> ASSIGNMENT: How many lines of these entries hold the string "履行本合同所约定的全部义务"? Reply with the number alone.

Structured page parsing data
********************

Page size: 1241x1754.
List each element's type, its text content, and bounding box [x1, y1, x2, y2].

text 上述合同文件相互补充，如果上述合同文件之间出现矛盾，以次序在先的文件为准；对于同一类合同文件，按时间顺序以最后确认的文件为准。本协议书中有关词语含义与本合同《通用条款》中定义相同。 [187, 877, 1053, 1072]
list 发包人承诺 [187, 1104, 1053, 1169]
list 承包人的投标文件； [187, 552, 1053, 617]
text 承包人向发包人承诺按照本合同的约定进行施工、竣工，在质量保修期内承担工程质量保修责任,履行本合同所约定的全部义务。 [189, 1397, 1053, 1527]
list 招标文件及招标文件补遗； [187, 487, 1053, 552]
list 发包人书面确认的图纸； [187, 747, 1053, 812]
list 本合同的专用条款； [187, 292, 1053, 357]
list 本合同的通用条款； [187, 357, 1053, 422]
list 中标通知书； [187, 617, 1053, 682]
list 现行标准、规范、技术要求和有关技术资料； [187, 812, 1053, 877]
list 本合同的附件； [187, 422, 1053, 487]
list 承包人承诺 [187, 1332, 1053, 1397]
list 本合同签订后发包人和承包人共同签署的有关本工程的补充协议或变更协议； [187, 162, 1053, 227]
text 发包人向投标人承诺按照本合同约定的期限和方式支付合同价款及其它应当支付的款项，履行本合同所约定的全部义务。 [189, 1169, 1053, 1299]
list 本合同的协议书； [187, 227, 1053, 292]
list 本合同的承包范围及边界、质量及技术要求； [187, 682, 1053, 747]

********************

> YOUR RESPONSE: 2